Love to all, thinking of you esp Mable  
Toni


----------



## lucky2010

*Mable*, good luck for tomorrow.... will be thinking of you and have everything crossed x


----------



## pem

Mable - what brilliant news, lots of     for tomorrow, hope everything goes well for you!!

Emma


----------



## Damelottie

*Good luck tommorow Mable*

Wishing you ALL the luck in the world!


----------



## Mable

Thanks Emma and Lottie, Rach, Pem, Tonia, Claire and Paula for your thoughts and well wishes. Please keep your fingers crossed for me tomorrow at 9.30am (it might not be possible for Tonia I accept!).

Thanks for your OHSS advice, I am drinking loads and intend to keep on and not get OHSS. I like Claire's advice to drink until you can't drink any more and then drink more. That's what I'm doing.

Mable


----------



## rosypie

Mable - what a crappy time you're having. I have no words, and cannot believe your luck. If this was a soap opera I'd be shouting at the telly, "what an IMPROBABLE storyline grrrrr!!". I have everything crossed for you tomorrow that EC goes ok and that the OHSS buggers off leaving you well enough to have a proper ET rather than FET.

We'll both be thinking of you tomorrow morning xxx


----------



## snagglepat

*Mable*, I will set the alarm on my phone to go off tomorrow at 9:30 so I can sit and think REALLY hard about you and your fabulously successful EC, complete absence of OHSS and beautiful ET a few days later. I'm going to be sending positive vibes until I levitate with them. You so deserve this to work. Here's to a great crop!

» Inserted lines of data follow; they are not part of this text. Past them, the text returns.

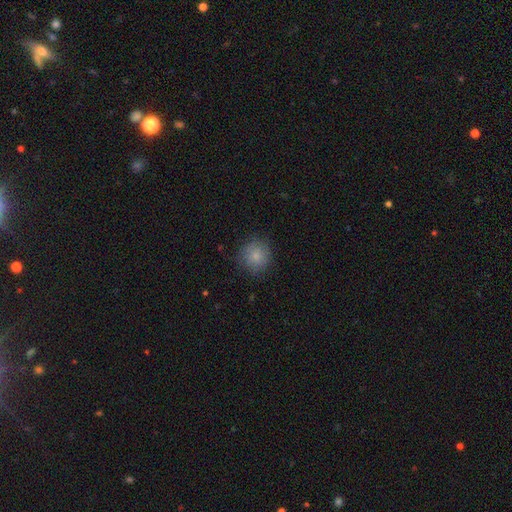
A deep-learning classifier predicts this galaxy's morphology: type=smooth (83%); roundness=round (89%); merging=none (81%).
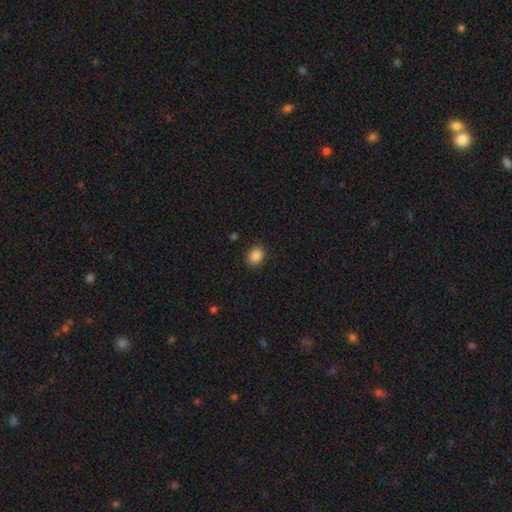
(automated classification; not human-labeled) This appears to be a smooth galaxy with no disk features (87%) that is round (58%). Merging: none (89%).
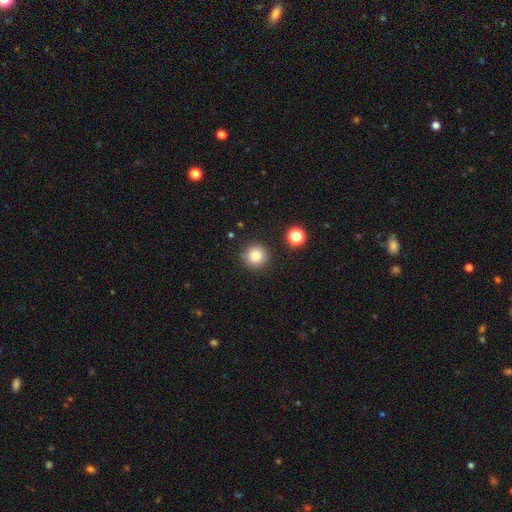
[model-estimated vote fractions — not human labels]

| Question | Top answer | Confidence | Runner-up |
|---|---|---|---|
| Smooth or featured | smooth | 83% | star or artifact (11%) |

*Tonia*, of course I remember Penguin! We parked just up from the beach when we were at the market and it was a lovely spot. The little glass frog (that still lives right next to my bed as my good luck fertility guardian) that you gave me came from there. I have lovely memories of that day: cherry ripe cheesecake, the wandering alpaca and much contented market mooching, not to mention the fabulous company. I'm sure you'll have a great time doing all the renovations on the new place, although I can imagine they must be daunting too. Send pictures. 

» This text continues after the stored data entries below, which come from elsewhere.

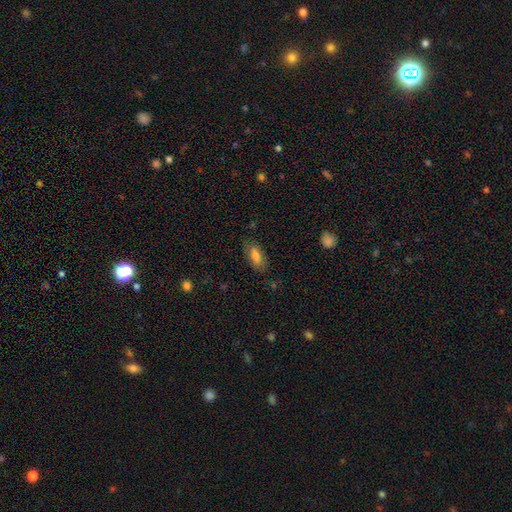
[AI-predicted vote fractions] smooth_or_featured: smooth (p=0.75) [alt: featured or disk p=0.18]
how_rounded: in between (p=0.81) [alt: cigar-shaped p=0.16]
merging: none (p=0.77) [alt: minor disturbance p=0.16]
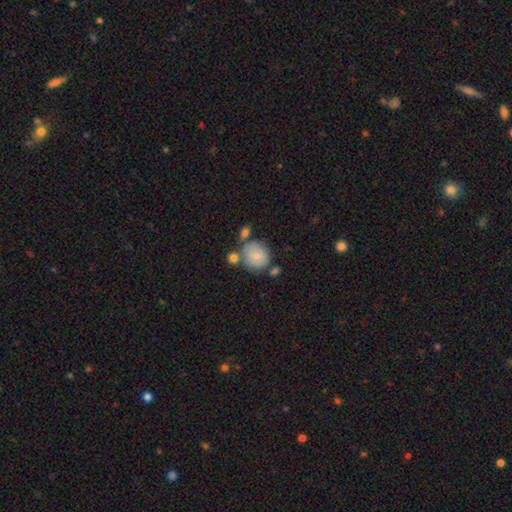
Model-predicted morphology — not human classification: Smooth or featured?
  - smooth: 77% *
  - featured or disk: 15%
  - star or artifact: 8%
How rounded?
  - round: 82% *
  - in between: 17%
  - cigar-shaped: 1%
Merging?
  - none: 58% *
  - merger: 19%
  - minor disturbance: 18%
  - major disturbance: 5%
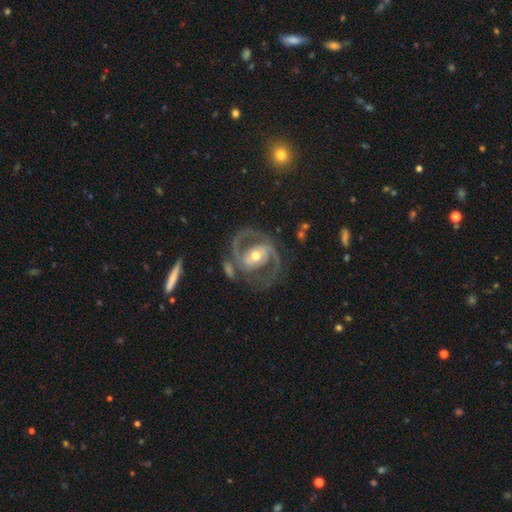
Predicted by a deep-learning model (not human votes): Smooth or featured? Predicted: featured or disk (p=0.88). Edge-on disk? Predicted: no (p=0.96). Bar? Predicted: strong (p=0.44). Spiral arms? Predicted: yes (p=0.92). Spiral winding? Predicted: medium (p=0.53). Spiral arm count? Predicted: 2 (p=0.88). Bulge size? Predicted: moderate (p=0.57). Merging? Predicted: none (p=0.70).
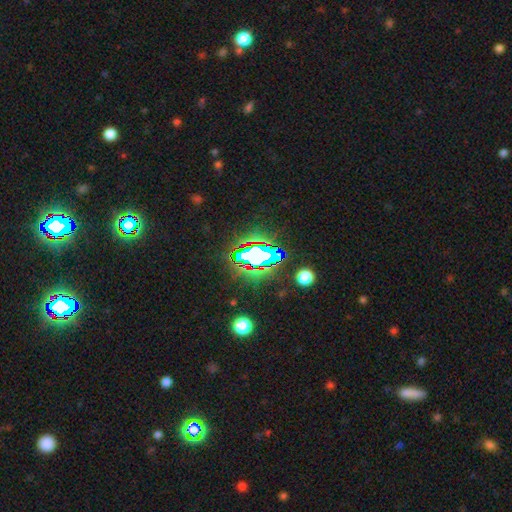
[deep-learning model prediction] The model was most divided on "smooth or featured": star or artifact: 67%, smooth: 19%, featured or disk: 14%.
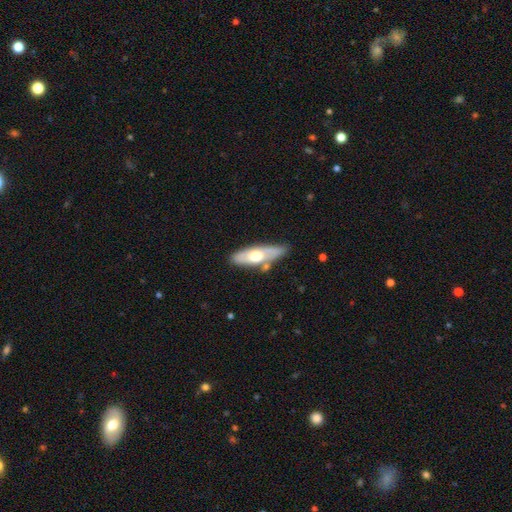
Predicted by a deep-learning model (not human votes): Morphology: type=smooth (49%); merging=none (70%).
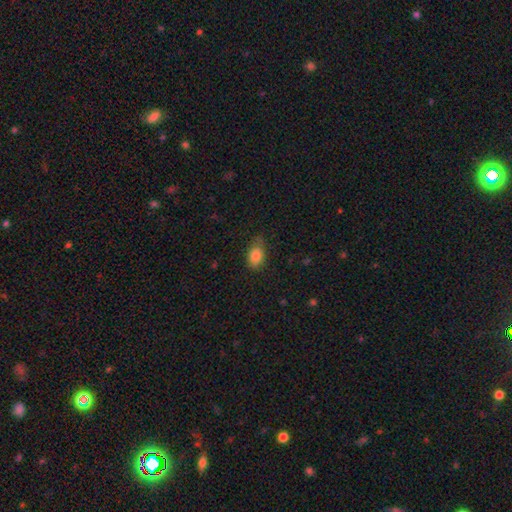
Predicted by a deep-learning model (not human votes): A smooth galaxy with no disk features (85%) that is in between round and cigar-shaped (81%).

Vote fractions:
- Smooth or featured? smooth: 85% / star or artifact: 9% / featured or disk: 7%
- How rounded? in between: 81% / round: 17% / cigar-shaped: 2%
- Merging? none: 66% / minor disturbance: 27% / major disturbance: 6% / merger: 1%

Wishing you all the best with Bill and Bob too. Phone testing - you could start a whole new craze! I'm glad you're managing not to miss Bron too much too.

Best wishes,

Gina. x


----------



## blueytoo

Good luck for tomorrow Mable -  I will be thinking of you and keeping everything crossed.

Claire x


----------



## Mable

Thanks so much Ros and Eve, Gina and Claire again for your good wishes. Feeling confident I can keep OHSS at bay. Edith has gone out and bought up most of holland and barrett, I had junk food in mind for after EC.

So pleased to be getting this far now, I will be pleased to report in after EC tomorrow.

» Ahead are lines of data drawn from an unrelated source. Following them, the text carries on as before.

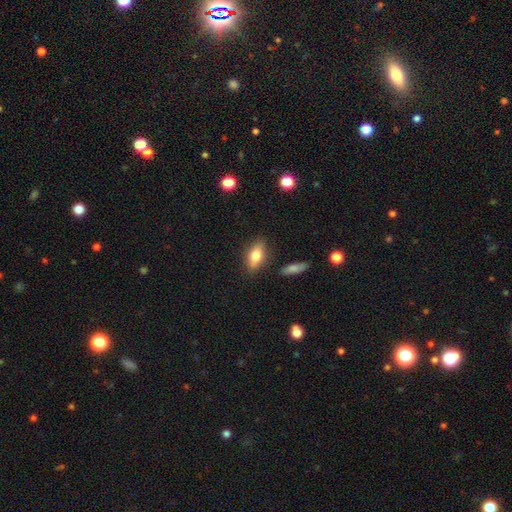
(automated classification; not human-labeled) smooth 70%, featured or disk 22%, star or artifact 8%. Down the decision tree: how rounded — in between (79%); merging — none (81%).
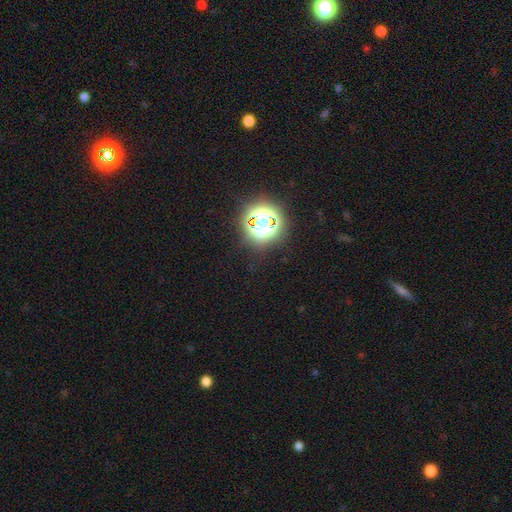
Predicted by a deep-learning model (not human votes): smooth_or_featured: star or artifact (p=0.78) [alt: smooth p=0.15]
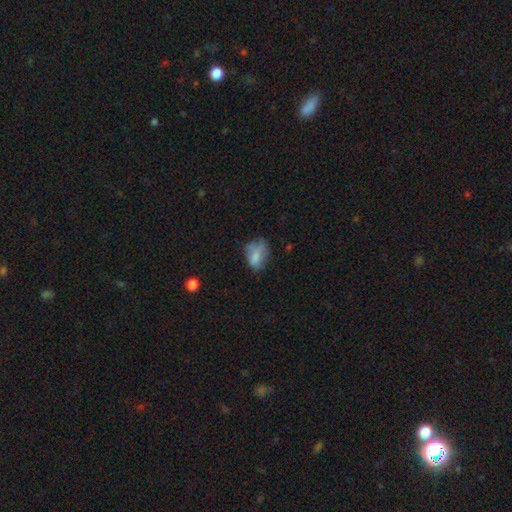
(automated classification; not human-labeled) Smooth or featured?
  - smooth: 74% *
  - featured or disk: 16%
  - star or artifact: 11%
How rounded?
  - in between: 78% *
  - round: 20%
  - cigar-shaped: 1%
Merging?
  - none: 41% *
  - minor disturbance: 34%
  - major disturbance: 21%
  - merger: 4%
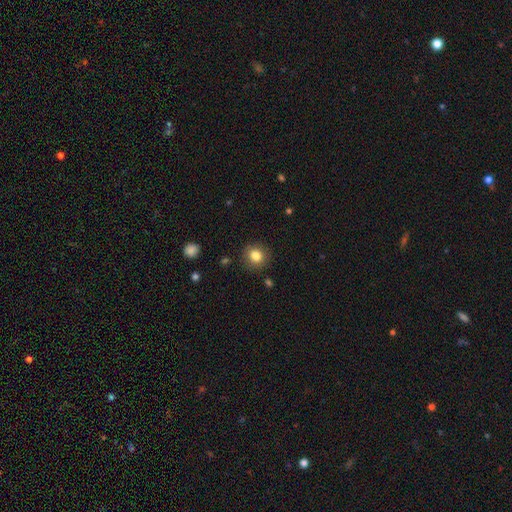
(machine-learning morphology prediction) smooth-or-featured: smooth: 83% | star or artifact: 10% | featured or disk: 7%
  how-rounded: round: 83% | in between: 16% | cigar-shaped: 1%
  merging: none: 88% | minor disturbance: 8% | major disturbance: 3% | merger: 1%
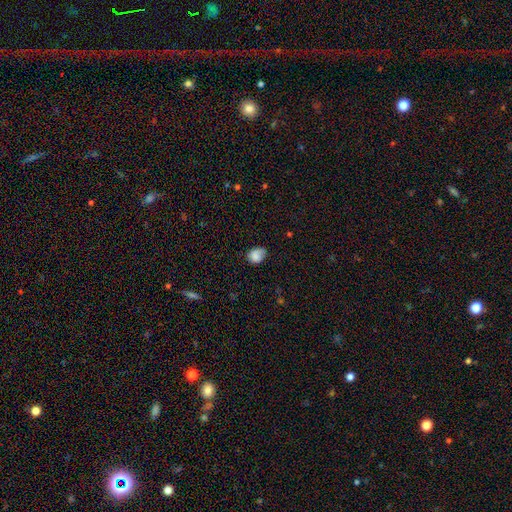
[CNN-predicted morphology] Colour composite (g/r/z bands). It shows a smooth galaxy with no disk features (79%) that is in between round and cigar-shaped (58%). Merging: none (52%).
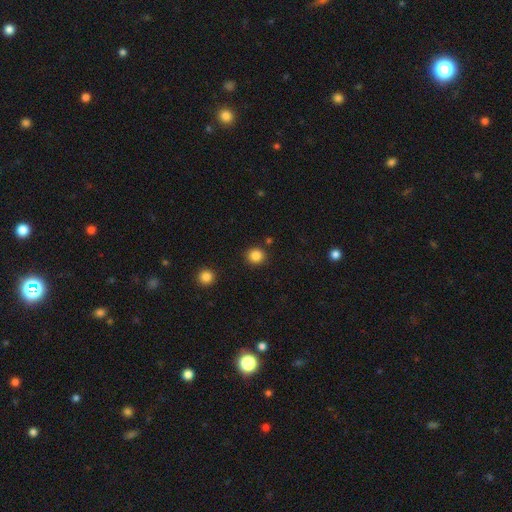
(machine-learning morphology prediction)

Best of luck to Tonia on your 2ww


----------



## duff

Hey Mable and Tonia , best of luck to both of you!


----------



## nickster

I'm just in time to wish you luck *Mable*! x


----------



## pem

It's 9.30 and time to wish Mable loads of luck, hope you're going ok


----------



## snagglepat

Thinking of you *Mable*. I'm imagining an absolute forest of lovely ripe eggs being collected as I type. Fingers crossed!

Gina. x


----------



## Alison0702

*Mable* I am so happy you have eventually got to EC. I am hoping for lots of nice eggs  Hope you are ok afterwards, and cant wait ot hear all about it.


----------



## Mable

Hi,
Thanks so much you super guys for all your goodluck thoughts. Egg collection was really great, they got 21 eggs from my 50 follicles and it just feels so great that they are emptied, I cannot tell you how uncomfortable that was.

A bit embarrassing, during EC (with sedation not GA), Edith was beside me holding my hand and apparently I kept asking for kisses and cuddles (from her, thank goodness, not the nurse) and insisting on more, with puckered lips towards her. Oh dear...

Feeling fine so far. The new man's sperm defrosted really well so they are only using 1 vial (we only have 4 left) and doing IVF. I'll report in tomorrow with embryo news.

Thanks again for all your thoughts etc, you are a great lot!
Mable


----------



## pem

Oh Yah, Mable got her eggies, Mable got her eggies na na na na, na na na na !!      Bet you feel better now!!! Think about my poor chucks, they have to carry round Enormous eggs up their butts all day..    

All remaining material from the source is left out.